When Henry VI established Eton College, he wanted it to be a place of importance. To that end, he granted a vast amount of land and a number of privileges and rights, some not held by anywhere else in England, such as the right to grant Indulgences. In addition, he gave Eton a large collection of holy relics, intending College Chapel to become a place of pilgrimage.
Inventories drawn up over the years describe these relics and the amazing mounts created for them. In addition to the ubiquitous Thorn and piece of the True Cross, there were some more unusual items. One of the first items to be gifted by Henry was a piece of the finger and spine of St John of Bridlington.
Born in 1320 in Yorkshire, St John was commended for the integrity of his life, his scholarship, and his quiet generosity. Recognised as a saint by the Pope in 1401, he would be the last English saint to be canonised before the Reformation. After his death, tales of miracles attributed to him spread throughout the country. Henry V attributed his victory at Agincourt to the intercession of St John of Bridlington and made a number of pilgrimages to the priory there. He was therefore a popular saint for the Lancastrians, and an eminently suitable one for Henry VI’s enterprise.
Henry VI took possession of the relics on 26 June 1445 and gifted them to Eton. An elaborate reliquary of sliver and gilt was built to house them.

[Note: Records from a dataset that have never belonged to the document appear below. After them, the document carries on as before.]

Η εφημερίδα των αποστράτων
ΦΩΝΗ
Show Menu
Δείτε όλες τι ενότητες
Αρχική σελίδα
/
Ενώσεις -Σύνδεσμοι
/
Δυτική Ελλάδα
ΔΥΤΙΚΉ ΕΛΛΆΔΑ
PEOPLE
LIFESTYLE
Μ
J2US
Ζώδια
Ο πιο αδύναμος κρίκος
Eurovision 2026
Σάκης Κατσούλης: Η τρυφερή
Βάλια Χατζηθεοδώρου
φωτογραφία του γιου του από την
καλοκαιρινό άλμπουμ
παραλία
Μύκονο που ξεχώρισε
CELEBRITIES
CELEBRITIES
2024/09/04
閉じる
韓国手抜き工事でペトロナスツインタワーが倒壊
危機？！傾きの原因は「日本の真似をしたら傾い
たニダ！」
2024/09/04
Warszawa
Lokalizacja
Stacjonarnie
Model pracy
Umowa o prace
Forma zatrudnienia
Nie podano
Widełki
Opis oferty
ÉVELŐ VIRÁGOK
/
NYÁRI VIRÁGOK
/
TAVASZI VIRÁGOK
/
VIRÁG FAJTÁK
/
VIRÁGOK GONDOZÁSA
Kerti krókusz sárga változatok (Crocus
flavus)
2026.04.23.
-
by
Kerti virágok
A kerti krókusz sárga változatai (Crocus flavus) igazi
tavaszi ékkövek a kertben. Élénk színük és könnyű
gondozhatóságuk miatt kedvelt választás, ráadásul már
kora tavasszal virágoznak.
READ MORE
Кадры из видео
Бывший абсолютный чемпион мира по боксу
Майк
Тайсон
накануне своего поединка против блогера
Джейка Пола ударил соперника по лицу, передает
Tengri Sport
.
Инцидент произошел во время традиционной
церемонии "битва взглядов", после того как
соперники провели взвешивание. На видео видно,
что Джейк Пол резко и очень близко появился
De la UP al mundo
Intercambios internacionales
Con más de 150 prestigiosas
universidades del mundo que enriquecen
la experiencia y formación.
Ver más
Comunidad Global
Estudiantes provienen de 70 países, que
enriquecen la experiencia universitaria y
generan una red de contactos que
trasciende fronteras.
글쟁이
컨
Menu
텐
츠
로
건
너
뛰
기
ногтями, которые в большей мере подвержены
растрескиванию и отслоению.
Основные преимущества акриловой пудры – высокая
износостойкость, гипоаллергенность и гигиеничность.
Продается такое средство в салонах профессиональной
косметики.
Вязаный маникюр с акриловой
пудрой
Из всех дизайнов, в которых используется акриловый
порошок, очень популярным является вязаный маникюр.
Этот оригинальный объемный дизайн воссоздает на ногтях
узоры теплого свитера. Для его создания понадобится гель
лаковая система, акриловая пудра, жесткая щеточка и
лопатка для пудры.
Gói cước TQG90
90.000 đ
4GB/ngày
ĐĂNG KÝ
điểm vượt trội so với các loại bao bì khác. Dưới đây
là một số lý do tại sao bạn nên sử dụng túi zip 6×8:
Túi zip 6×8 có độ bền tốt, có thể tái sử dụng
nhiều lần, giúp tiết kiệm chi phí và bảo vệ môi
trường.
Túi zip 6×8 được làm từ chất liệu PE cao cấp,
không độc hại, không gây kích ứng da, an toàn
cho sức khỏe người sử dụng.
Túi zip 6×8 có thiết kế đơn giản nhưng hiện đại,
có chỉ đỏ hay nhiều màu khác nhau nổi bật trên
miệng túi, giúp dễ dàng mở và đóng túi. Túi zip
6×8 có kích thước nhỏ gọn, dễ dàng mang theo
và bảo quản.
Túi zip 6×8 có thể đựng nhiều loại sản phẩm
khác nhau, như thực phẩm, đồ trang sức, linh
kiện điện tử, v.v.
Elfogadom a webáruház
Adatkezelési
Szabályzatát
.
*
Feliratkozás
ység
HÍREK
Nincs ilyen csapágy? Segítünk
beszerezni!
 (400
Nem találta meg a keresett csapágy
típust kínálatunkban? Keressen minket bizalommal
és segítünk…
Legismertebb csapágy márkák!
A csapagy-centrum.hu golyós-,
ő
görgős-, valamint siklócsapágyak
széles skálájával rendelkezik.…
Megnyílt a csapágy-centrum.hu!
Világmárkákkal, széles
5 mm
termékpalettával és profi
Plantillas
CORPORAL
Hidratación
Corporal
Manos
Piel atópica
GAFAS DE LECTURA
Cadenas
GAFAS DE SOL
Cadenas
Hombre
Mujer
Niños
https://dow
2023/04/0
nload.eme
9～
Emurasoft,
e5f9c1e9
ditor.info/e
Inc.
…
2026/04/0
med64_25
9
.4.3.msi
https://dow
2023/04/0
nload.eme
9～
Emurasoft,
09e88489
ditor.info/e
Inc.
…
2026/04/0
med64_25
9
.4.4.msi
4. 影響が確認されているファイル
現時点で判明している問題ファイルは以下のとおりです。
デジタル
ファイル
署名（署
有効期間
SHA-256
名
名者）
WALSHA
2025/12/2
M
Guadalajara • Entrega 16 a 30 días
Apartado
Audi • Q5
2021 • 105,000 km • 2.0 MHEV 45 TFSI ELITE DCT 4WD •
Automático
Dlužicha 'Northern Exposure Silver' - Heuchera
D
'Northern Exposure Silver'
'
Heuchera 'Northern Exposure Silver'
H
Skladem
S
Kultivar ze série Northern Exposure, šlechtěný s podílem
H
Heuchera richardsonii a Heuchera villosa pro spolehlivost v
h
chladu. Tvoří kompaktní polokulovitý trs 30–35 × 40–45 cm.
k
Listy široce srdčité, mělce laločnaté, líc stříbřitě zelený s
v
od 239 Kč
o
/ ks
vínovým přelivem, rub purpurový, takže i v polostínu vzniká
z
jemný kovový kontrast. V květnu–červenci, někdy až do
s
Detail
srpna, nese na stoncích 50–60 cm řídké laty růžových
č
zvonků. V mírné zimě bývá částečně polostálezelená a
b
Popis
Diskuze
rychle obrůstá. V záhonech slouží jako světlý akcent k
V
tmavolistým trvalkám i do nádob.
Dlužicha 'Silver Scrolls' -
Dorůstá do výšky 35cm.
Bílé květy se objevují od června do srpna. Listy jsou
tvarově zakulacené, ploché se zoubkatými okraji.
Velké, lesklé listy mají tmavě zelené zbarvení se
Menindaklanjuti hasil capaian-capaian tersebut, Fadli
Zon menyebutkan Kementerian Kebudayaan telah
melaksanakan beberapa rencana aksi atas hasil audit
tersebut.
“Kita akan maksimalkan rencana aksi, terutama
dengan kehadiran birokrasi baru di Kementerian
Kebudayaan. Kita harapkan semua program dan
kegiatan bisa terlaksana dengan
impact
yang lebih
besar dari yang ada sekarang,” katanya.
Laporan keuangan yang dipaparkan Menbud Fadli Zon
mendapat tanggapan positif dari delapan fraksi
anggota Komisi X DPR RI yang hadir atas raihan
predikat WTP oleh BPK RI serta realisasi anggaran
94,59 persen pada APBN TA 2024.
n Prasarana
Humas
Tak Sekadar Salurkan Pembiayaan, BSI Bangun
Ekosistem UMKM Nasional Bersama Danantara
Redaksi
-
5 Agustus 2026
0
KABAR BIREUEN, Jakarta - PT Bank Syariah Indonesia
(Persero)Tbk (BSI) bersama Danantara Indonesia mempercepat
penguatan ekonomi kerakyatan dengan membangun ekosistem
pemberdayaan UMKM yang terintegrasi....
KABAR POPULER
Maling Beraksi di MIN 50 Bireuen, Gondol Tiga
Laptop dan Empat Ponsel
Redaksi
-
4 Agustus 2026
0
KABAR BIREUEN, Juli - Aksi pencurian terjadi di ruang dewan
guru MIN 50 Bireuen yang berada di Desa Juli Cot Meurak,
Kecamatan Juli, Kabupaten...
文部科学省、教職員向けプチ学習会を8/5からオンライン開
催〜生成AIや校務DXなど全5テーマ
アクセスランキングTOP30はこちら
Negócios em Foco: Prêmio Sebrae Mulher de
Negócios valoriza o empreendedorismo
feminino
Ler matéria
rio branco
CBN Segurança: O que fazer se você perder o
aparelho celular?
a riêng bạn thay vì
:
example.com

The cult of St John of Bridlington was short-lived, and as with many local saints his popularity faded over the years and today he is little known. Under Edward VI, Eton was forced to submit to the ecclesiastical changes being introduced – the images surrounding the altar were pulled down, and the altar frontals sold. After 1551, the Feast of the Relics was no longer celebrated, and the ornamental reliquaries were surrendered.